Free account tokens are pretty much the only thing that has some monetary value and could serve as form of incentive. The problem is, it would be unsustainable if actually used. Even now the account token resource pool is kept between 5 and 10% of the equilibrium level.

curl --request POST --url https://api.hive.blog/ --header 'Content-Type: application/json' --data '{"jsonrpc":"2.0","method":"rc_api.get_resource_pool","params":{},"id":1}' | jq ".result.resource_pool.resource_new_accounts"

When one is claimed, it takes 13 blocks to fill it back to the same level. Such low fill level makes the price very volatile. Especially considering that it is cheaper for whales to claim them in bulk (because the price only changes at the end of block, so if you claim 100 at a time, all 100 will have the same, lower price). So you might occassionally see it for 10T RC (cheap), but next block the price can shoot up to 3 times that. Also if you consider that RC is a manabar - "use it or lose it" - if you don't have max RC large enough to hunt for reasonable price, you might be forced to claim tokens when they are (relatively) expensive or "waste RC regeneration". If more people started to claim the tokens, their price and volatility would only increase. All that makes free account tokens pretty lousy incentive.

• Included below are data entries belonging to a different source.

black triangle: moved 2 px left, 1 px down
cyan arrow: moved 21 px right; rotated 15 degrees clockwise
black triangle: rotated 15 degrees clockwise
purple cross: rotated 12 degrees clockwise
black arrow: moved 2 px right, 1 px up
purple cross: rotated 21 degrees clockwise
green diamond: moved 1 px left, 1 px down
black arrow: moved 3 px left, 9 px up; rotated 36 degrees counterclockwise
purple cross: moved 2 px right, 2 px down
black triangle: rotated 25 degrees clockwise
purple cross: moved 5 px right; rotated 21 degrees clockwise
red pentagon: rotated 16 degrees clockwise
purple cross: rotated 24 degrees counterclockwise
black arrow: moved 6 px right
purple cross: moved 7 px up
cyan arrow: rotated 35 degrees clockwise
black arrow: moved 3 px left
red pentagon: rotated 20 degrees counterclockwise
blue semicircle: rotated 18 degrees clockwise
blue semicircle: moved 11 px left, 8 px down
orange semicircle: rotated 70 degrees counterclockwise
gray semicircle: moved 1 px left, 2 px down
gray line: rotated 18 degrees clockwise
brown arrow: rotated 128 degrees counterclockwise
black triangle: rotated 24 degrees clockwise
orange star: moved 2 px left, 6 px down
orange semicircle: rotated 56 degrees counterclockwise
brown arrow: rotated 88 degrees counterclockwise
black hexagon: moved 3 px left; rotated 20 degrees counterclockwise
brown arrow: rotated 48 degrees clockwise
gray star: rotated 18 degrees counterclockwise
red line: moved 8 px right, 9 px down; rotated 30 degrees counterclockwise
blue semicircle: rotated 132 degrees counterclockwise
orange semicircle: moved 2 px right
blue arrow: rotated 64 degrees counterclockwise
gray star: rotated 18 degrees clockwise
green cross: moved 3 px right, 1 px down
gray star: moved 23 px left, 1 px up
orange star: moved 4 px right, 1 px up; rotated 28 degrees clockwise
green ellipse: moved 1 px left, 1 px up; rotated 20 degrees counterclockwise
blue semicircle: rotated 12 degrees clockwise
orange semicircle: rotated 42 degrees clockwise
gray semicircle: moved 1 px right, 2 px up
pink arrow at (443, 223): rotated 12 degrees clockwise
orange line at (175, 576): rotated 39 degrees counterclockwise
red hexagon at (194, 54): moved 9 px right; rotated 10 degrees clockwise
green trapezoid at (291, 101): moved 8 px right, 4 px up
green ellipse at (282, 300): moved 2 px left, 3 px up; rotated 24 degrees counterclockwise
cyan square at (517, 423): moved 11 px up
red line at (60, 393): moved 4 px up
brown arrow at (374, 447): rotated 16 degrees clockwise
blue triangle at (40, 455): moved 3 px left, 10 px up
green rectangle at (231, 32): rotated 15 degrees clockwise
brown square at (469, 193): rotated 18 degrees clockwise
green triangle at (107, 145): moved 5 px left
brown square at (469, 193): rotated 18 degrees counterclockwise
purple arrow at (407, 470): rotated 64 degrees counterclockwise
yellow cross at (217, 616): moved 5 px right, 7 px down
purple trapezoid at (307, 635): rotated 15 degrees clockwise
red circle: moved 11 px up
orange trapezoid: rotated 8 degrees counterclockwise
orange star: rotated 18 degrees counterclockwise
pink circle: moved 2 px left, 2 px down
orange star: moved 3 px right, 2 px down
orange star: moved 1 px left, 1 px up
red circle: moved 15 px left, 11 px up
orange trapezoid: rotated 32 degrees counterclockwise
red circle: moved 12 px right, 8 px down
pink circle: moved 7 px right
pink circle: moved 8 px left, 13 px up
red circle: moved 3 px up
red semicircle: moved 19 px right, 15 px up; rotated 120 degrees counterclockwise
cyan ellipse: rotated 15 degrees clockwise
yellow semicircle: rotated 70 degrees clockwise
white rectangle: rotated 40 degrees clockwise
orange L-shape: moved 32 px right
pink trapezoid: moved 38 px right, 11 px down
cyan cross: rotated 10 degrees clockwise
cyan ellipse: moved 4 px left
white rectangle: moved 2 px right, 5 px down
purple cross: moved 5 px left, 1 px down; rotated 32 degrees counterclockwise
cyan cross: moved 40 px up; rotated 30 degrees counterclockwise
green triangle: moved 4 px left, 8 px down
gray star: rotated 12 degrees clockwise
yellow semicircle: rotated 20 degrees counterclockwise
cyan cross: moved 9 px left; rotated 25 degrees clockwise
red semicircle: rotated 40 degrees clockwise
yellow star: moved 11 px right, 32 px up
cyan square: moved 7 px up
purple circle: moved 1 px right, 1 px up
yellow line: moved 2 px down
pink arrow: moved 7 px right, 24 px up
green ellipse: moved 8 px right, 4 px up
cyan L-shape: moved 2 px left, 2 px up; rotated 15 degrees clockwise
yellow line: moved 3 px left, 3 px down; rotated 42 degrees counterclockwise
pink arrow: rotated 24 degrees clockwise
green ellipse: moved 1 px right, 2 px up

From technical standpoint channeling part of RC cost from transaction payer to some other account should not be very hard to do, however in my opinion it would make more sense (if ever) after introduction of RC pools because a pool is designed to be constantly drained, so it has higher chance to have "free space" to add external RC. There is also a blocker - RC is not (yet) part of consensus, so adding changes to consensus protocol for RC is a no (like adding new operations).